• Problem statement
Can you copy out, unchanged, every line from the start of the items below through the line holding "34: (618, 1383)", both ends included?

• Available data
------

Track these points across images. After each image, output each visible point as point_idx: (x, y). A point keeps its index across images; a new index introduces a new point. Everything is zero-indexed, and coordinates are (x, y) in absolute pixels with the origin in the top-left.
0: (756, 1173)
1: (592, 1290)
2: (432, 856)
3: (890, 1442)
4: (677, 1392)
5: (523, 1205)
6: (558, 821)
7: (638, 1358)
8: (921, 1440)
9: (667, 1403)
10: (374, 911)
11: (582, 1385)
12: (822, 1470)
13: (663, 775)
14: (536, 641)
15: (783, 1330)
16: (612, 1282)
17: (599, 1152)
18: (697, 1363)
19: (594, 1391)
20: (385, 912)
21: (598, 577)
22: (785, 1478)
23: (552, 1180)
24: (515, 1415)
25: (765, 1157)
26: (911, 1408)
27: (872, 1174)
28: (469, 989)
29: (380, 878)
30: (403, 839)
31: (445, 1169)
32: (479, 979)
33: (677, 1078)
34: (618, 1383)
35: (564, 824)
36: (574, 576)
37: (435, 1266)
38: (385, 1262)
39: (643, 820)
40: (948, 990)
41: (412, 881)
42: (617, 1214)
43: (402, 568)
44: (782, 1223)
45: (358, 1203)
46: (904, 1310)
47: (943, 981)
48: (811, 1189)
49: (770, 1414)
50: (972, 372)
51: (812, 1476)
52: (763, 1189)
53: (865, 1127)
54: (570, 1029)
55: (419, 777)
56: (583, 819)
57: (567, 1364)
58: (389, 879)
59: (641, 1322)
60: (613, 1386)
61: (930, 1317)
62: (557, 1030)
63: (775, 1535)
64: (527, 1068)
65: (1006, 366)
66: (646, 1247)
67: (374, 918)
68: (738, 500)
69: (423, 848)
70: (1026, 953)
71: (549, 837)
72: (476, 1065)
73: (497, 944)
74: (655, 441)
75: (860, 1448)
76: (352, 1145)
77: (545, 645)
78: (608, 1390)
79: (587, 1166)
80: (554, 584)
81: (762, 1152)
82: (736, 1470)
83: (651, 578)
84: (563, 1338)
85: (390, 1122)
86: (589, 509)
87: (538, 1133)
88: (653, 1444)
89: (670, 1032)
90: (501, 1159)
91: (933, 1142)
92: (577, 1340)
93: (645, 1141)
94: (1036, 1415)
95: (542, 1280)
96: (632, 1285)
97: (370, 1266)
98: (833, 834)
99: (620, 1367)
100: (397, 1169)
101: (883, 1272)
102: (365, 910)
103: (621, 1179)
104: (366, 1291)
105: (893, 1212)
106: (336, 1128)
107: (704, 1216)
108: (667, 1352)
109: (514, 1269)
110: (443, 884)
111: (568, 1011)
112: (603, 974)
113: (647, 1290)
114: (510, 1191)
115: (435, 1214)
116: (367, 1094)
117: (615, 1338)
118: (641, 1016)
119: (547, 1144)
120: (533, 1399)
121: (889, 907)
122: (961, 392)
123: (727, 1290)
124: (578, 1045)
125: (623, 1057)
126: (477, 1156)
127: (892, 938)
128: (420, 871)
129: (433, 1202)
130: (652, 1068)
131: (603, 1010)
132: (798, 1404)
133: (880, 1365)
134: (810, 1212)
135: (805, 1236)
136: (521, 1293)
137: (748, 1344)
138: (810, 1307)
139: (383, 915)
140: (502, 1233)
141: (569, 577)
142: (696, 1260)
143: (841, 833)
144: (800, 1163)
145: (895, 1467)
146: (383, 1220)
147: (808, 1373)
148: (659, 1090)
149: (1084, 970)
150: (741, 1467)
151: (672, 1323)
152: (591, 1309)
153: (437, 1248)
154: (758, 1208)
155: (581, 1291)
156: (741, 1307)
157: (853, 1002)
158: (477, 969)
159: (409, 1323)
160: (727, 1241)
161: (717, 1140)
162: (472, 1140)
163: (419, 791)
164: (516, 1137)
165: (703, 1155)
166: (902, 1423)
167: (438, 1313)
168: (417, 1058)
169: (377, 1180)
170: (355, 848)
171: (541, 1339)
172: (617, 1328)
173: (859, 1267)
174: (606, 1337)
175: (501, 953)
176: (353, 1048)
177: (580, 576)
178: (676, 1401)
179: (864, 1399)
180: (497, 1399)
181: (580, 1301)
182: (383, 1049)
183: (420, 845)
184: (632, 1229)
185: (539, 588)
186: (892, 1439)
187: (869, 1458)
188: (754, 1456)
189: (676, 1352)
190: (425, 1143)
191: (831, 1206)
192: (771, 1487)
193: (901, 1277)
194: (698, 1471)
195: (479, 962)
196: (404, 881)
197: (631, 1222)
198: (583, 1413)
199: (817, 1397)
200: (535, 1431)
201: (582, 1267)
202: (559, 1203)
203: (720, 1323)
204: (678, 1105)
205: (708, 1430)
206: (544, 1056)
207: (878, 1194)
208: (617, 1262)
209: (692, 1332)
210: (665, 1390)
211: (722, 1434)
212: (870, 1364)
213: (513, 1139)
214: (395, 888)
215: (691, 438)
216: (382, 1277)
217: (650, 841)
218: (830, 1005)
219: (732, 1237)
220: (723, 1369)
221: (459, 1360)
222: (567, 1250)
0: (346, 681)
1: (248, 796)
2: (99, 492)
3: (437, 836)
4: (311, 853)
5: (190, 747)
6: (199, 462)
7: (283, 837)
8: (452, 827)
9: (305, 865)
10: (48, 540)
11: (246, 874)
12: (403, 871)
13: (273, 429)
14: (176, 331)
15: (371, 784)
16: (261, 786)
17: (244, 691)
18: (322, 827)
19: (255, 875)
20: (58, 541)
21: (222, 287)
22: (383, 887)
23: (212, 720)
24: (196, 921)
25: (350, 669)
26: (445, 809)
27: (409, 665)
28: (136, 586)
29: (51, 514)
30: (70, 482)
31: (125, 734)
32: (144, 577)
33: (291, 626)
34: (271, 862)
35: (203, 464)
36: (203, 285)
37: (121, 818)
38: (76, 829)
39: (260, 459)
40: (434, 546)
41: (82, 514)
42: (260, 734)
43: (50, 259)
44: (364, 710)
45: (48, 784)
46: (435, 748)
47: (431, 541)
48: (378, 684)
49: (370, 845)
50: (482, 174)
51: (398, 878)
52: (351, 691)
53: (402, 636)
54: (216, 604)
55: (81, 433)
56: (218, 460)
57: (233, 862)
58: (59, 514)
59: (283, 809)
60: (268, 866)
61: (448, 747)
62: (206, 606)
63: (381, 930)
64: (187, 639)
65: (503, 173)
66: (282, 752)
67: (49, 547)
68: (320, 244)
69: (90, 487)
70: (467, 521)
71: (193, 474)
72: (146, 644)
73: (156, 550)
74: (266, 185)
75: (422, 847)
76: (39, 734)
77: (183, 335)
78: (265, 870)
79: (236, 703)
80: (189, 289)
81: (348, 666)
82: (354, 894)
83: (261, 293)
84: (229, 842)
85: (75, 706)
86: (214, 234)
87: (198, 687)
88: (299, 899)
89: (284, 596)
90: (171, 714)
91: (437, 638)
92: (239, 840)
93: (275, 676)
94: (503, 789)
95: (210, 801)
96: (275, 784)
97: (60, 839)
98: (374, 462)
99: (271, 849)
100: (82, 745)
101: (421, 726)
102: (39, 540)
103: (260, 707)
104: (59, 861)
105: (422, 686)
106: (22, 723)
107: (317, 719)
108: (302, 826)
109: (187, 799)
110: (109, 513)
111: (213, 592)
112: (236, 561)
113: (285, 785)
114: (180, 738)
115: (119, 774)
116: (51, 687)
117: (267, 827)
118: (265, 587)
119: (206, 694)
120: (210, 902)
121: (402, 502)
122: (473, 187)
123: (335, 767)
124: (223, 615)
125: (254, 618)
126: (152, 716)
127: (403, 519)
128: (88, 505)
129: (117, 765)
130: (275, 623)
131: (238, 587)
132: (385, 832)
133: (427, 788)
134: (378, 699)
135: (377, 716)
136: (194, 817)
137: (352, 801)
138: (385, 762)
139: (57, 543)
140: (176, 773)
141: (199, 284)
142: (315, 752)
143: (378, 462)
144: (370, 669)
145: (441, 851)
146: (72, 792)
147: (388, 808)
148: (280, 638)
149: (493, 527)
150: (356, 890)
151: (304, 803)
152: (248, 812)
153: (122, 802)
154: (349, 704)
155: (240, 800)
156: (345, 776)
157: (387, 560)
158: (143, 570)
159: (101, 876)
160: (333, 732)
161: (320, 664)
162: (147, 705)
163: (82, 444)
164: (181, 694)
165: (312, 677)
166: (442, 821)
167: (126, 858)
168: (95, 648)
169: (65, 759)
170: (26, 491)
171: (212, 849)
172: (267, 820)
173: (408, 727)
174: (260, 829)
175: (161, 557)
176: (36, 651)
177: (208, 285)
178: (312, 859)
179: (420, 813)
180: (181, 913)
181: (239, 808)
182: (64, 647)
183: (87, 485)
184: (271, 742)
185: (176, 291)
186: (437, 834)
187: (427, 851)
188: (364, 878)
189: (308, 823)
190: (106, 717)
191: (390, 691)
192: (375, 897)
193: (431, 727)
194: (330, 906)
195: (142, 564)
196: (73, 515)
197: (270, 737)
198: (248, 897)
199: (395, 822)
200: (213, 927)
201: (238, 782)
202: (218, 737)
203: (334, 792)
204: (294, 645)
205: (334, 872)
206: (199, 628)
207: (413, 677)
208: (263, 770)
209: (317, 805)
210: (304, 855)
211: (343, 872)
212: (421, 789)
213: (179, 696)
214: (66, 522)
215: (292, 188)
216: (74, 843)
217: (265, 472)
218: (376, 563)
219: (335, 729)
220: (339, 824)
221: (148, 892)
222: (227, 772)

------

• Worked solution
Track these points across images. After each image, output each visible point as point_idx: (x, y). A point keeps its index across images; a new index introduces a new point. Everything is zero-indexed, and coordinates are (x, y) in absolute pixels with the origin in the top-left.
0: (756, 1173)
1: (592, 1290)
2: (432, 856)
3: (890, 1442)
4: (677, 1392)
5: (523, 1205)
6: (558, 821)
7: (638, 1358)
8: (921, 1440)
9: (667, 1403)
10: (374, 911)
11: (582, 1385)
12: (822, 1470)
13: (663, 775)
14: (536, 641)
15: (783, 1330)
16: (612, 1282)
17: (599, 1152)
18: (697, 1363)
19: (594, 1391)
20: (385, 912)
21: (598, 577)
22: (785, 1478)
23: (552, 1180)
24: (515, 1415)
25: (765, 1157)
26: (911, 1408)
27: (872, 1174)
28: (469, 989)
29: (380, 878)
30: (403, 839)
31: (445, 1169)
32: (479, 979)
33: (677, 1078)
34: (618, 1383)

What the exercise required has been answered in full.